Redrawing the battleground
BBC History Magazine|July 2021
MICHAEL WOOD gives his verdict on an ambitious book that attempts to finally provide a definitive location for one of the most famous battles in Anglo-Saxon history
MICHAEL WOOD
Redrawing the battleground

I’m a fan of Bernard Cornwell. There, I admit it. I really enjoyed Last Kingdom. The sweep of 70 years of this electric time in English history was a feat of imagination, told with verve and relish. Of course most of his story didn’t actually happen, but you don’t have to believe it. It’s fiction. Cornwell composed the introduction to Michael Livingston’s new book, and his name appears large on the cover. So does his aura: the epic title, the smoking sword, the Last Kingdom-esque graphics.

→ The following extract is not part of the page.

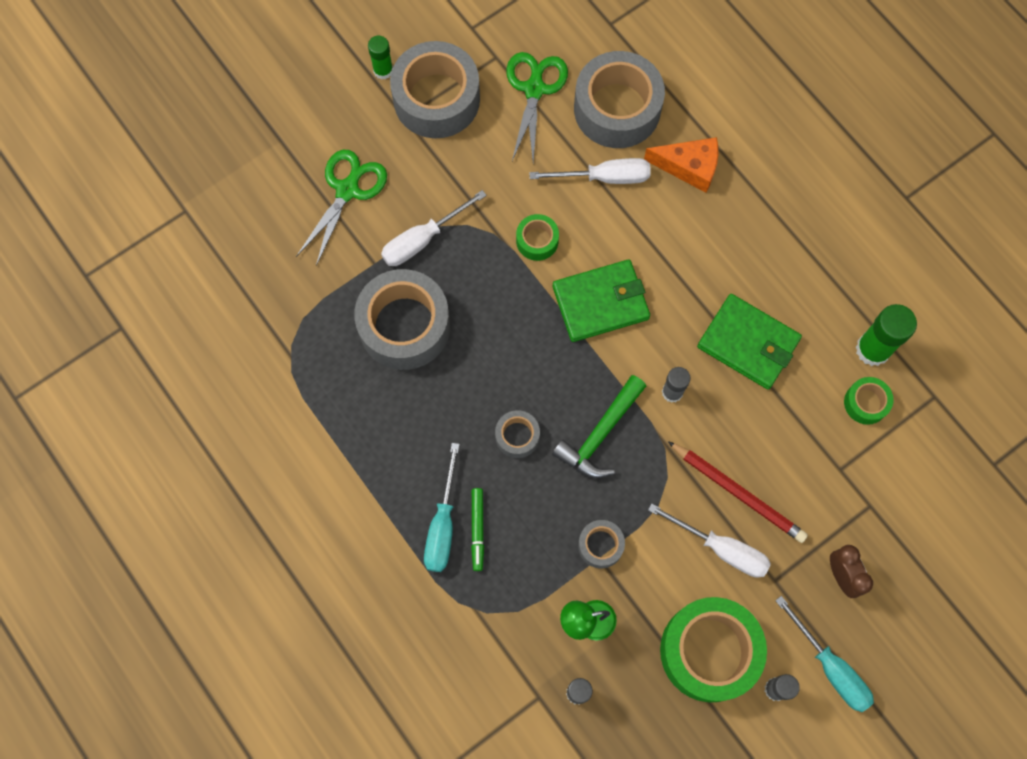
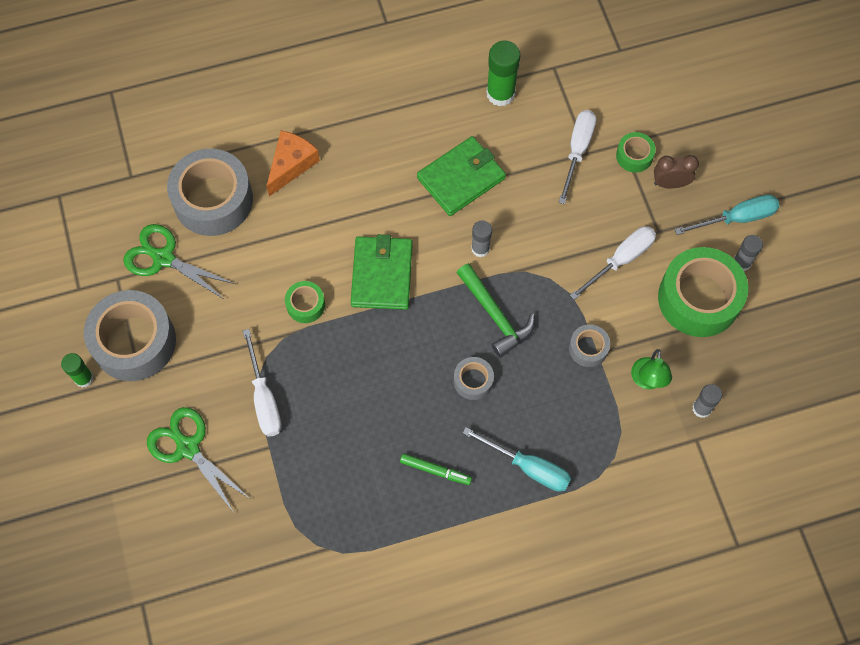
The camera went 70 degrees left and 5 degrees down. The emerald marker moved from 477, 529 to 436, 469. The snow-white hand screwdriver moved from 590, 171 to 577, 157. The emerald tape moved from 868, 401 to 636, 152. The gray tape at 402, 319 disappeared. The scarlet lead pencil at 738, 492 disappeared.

It’s a great story, of course: the 937 invasion of England by a huge coalition of North Britons and Vikings; the epic struggle at Brunanburh, long remembered as the “Great Battle”. But despite its fame, the site is lost. Not even the general location is known for certain, and the debate is getting heated.

Livingston is not a historian of the 10th century; he’s a scholar of Middle English literature, and the author of historical fantasy novels. A few years ago he edited a “casebook” on Brunanburh, pulling the sources together – an interesting idea compromised by having no Anglo-Saxon historian on board. This lapse confirmed the book’s aim: to fix the Wirral as the location of the battle.